Title: Selected Good Practices for Risk Allocation and Mitigation in Infrastructure in APEC Economies

Language: English

Type: Document

Nature: Report

Published: October 1, 2017

Region: Global

Country: Global / Non-Specific

Topic: Financing and Risk Mitigation

Keywords: Age of Disruption, Risk allocation

Document Link(s):

Document Summary:

The report is building in large part on discussions held at the APEC Seminar on Long Term Investment in Infrastructure part of the APEC Senior Finance Officials’ Meeting on the 17-19 May 2017, Ninh Binh, Viet Nam. In addition this work has benefited from two recent OECD reports covering APEC and ASEAN economies.

Document Details:

Infrastructure investment gaps impose fundamental impediments on sustainable economic growth and social development across developing countries in the APEC region. With real GDP increasing from 16 trillion USD in 1989 to 20 trillion USD in 2015, the region has outperformed global growth generating 59% of worldwide GDP and 50% of global trade (APEC, 2017). The 21 APEC economies represent half of the world’s population building a young and dynamic workforce and creating a large demand for infrastructure.

In meeting the growing demand for infrastructure investment, the private sector is expected to have a major role. As different types of private investors are willing to take on different types of risks, the structuring of risks and returns is a crucial factor in determining the pool of willing investors. Increasing levels of private investment and financing will entail certain risk transfers to the private sector, with appropriate risk allocation being crucial for long-term viability. A deep understanding of risk allocation principles, measures and government support arrangements is a precondition to attract private sector capital. Consequently, risks need to be clearly classifiable, measurable and contractually allocated to the party best able to manage them.

New and alternative funding and financing models, including Public Private Partnerships, can potentially align public and private sector interests in infrastructure provision and management in APEC economies. Also by using risk mitigation measures and combining different sources of finance through 'blended finance', governments and Development Finance Institutions (DFIs) can employ development finance catalytically to mobilise additional investment towards sustainable development in developing countries4 . This is particularly important in APEC developing countries where investment is sometimes further hindered by weak policy frameworks and governance. To attract private sector financing and alternative sources of finance such as institutional investors, effective transaction design of PPPs and forms of collaboration beyond traditional instruments such as direct equity stakes and bank loans may be needed.
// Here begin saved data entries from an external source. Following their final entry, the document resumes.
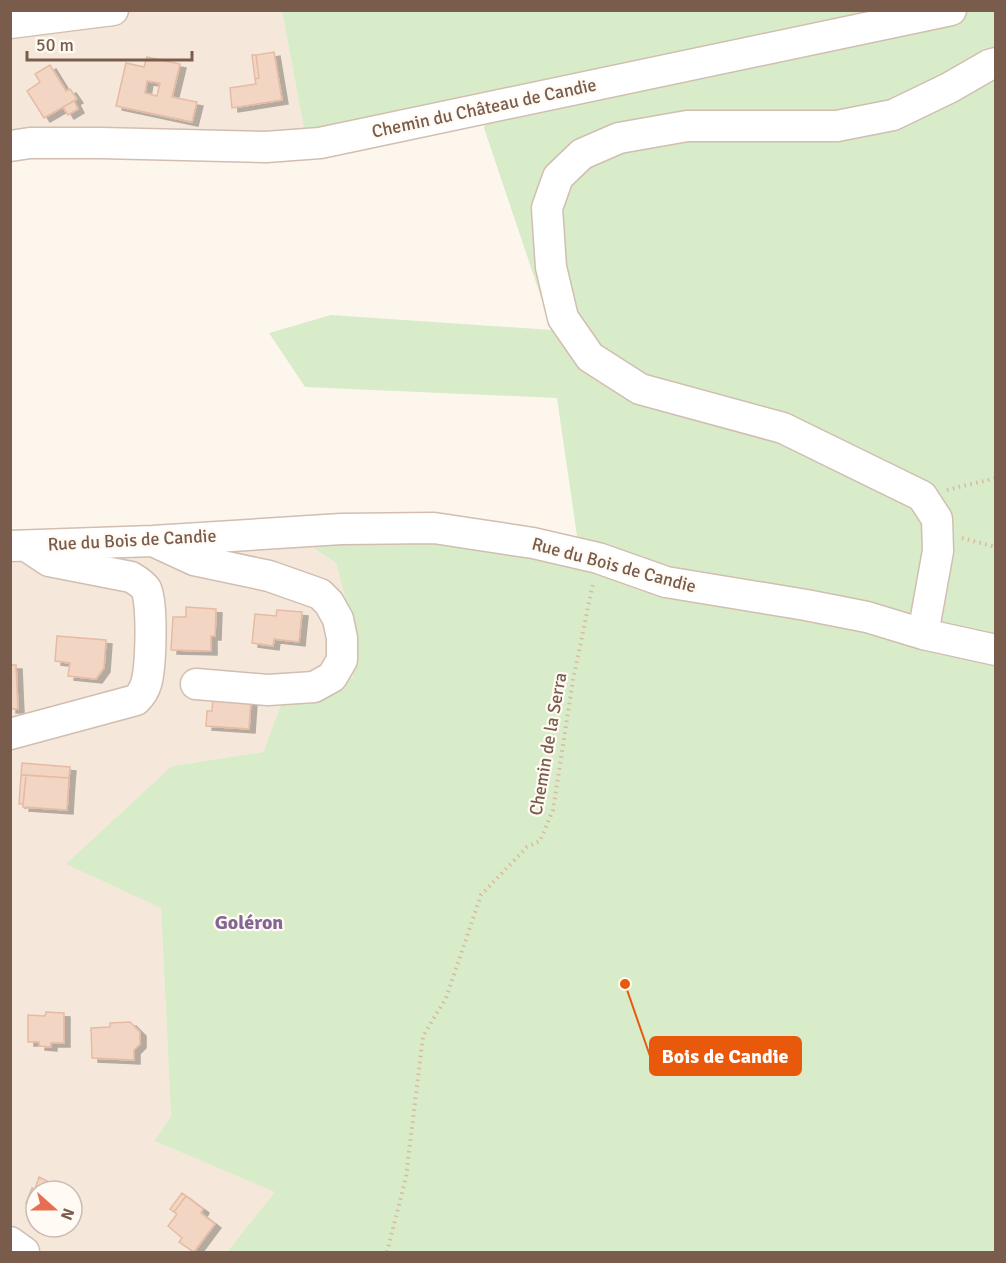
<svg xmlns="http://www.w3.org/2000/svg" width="1006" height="1263" viewBox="0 0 1006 1263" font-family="Signika,sans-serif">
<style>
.residential{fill:#f5e8da;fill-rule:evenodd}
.green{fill:#d8ecc9}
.building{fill:#f3d5c3;stroke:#e6bba3;stroke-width:1.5;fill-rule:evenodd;filter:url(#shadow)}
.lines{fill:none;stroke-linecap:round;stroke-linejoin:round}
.minor-casing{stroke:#d1beb0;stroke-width:33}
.path{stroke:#d9b8a5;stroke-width:4;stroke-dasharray:1.5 4.5;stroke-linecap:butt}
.minor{stroke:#fff;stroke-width:30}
.labels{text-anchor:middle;stroke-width:4.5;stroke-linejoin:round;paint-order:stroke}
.street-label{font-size:18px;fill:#7a5c4d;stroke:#fffaf3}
.neighbourhood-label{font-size:20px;font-weight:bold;fill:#846695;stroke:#fffaf3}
.leader{fill:none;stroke:#e8590c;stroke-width:2}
.callout-dot{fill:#e8590c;stroke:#fffaf3;stroke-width:2}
.callout{fill:#e8590c;stroke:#e8590c;stroke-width:2}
.callout-label{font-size:20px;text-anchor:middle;font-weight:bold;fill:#fff}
</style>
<defs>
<filter id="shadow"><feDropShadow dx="6" dy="4" stdDeviation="0" flood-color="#0004"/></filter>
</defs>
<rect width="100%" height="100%" fill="#fdf6ec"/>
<path class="residential" d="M 11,11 L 282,11 L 305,134 L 177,159 L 28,157 L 11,161 Z
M 275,522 L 336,563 L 349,612 L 353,677 L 285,694 L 263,752 L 172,766 L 161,907 L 171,1116 L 154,1141 L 276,1192 L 227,1252 L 11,1252 L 11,538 ZM 36,1191 L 72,1191 L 72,1227 L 36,1227 Z"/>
<path class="green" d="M 282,11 L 995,11 L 995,1252 L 227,1252 L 275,1192 L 154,1141 L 171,1116 L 161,908 L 66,864 L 172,766 L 263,752 L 285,694 L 353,677 L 349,612 L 336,563 L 275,522 L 578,543 L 557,398 L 305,387 L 269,333 L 331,315 L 552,330 L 484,128 L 493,94 L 305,134 Z"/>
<path class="building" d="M 274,52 L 282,100 L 232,108 L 230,88 L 256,84 L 255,79 L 259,78 L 256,55 Z
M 252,55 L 256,55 L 259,78 L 255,79 Z
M 147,57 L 180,64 L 172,97 L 197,102 L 192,122 L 116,106 L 126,63 L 144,67 ZM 147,81 L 160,83 L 157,96 L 145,93 Z
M 50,65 L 66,91 L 70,89 L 77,99 L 44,118 L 27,91 L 40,82 L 35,74 Z
M 74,101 L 78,109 L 68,115 L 63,107 Z
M 186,607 L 216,609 L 215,636 L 211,636 L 211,651 L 171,650 L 173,617 L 186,617 Z
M 277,610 L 302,612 L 299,642 L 274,639 L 273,646 L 252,643 L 255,614 L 276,616 Z
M 57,636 L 106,640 L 104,668 L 96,679 L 68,676 L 70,663 L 55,661 Z
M 10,665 L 16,665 L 18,709 L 10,709 Z
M 213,697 L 251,700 L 249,729 L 206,726 L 207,711 L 212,711 Z
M 22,763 L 70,767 L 69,778 L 21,775 Z
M 21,775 L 26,775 L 23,804 L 19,804 Z
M 26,775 L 69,778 L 67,810 L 23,807 Z
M 46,1012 L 64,1013 L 64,1043 L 51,1043 L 51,1047 L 39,1046 L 39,1042 L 28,1042 L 28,1015 L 45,1016 Z
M 130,1022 L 140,1032 L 140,1044 L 134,1050 L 134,1060 L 92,1058 L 91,1028 L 110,1027 L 110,1023 Z
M 39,1177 L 47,1181 L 42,1191 L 35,1189 Z
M 47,1181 L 70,1190 L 42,1191 Z
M 32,1188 L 40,1191 L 36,1191 L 36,1212 L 33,1211 L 35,1207 L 26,1203 Z
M 182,1193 L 186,1196 L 174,1212 L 170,1209 Z
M 186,1196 L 203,1209 L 201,1213 L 215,1224 L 194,1252 L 179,1242 L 182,1238 L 168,1226 L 177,1214 L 174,1212 Z"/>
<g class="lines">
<defs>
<path id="minor" d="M 10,23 L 113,10
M 10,146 L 30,143 L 101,143 L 266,147 L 320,143 L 951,10
M 155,542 L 194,560 L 269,576 L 320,594 L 329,603 L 338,619 L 342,638 L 342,660 L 332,677 L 314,687 L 268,690 L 196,684
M 10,546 L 153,541 L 341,529 L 434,528 L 533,543 L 598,558 L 666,582 L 806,605 L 867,617 L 923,634 L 996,650
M 923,634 L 938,551 L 937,519 L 922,496 L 783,428 L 640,389 L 590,357 L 563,318 L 551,267 L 547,208 L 558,177 L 582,154 L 619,138 L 687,126 L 837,126 L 893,115 L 949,88 L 989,65 L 996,63
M 10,734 L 136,700 C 141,695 144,691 146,684 C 151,668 153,603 146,589 C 143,584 136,580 131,577 L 49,561 L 31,549
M 10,1242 L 24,1252"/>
</defs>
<use href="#minor" class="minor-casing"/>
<path class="path" d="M 947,490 L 996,478
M 962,538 L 996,547
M 387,1252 L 406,1177 L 423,1036 L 446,998 L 481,895 L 527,847 L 540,841 L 553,810 L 573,680 L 593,583"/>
<use href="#minor" class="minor"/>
</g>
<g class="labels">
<g class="street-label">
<text transform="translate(484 108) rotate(-12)" y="6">Chemin du Château de Candie</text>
<text transform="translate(132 540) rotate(-3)" y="6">Rue du Bois de Candie</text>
<text transform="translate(614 565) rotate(15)" y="6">Rue du Bois de Candie</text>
<text transform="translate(548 744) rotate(-80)" y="6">Chemin de la Serra</text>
</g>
<g class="neighbourhood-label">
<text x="249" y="929">Goléron</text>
</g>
</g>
<path class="leader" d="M625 984L650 1056"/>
<circle class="callout-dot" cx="625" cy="984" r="6"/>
<rect class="callout" x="650" y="1037" width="151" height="38" rx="6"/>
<g class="callout-label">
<text x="725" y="1063">Bois de Candie</text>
</g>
<rect width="1006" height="1263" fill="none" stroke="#7a5c4d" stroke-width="24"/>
<g transform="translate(54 1209) rotate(111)"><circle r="28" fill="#fffaf3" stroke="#cabbb1" stroke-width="1.5"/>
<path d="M0-4.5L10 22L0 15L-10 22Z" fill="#e76f51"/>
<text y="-9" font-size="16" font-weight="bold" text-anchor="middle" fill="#7a5c4d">N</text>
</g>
<path d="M27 51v9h165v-9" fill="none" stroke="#7a5c4d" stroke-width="3"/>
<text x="36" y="51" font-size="18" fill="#7a5c4d" stroke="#fffaf3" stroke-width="4.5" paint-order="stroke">50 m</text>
</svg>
This can make infrastructure as an asset class more accessible to a broader group of investors and help to diversify the large risks of infrastructure projects - currently shouldered to a large extent by the banking and public sectors through guarantees - across many groups of investors through the capital markets.

Several APEC governments have introduced various mechanisms to support private capital funding public assets, changing the risk allocation between the private sector, taxpayer and consumer. To attract more private sector finance into infrastructure projects, policy makers will need to consider how material residual risks or other constraints can be mitigated so that potential transactions are seen as investable opportunities.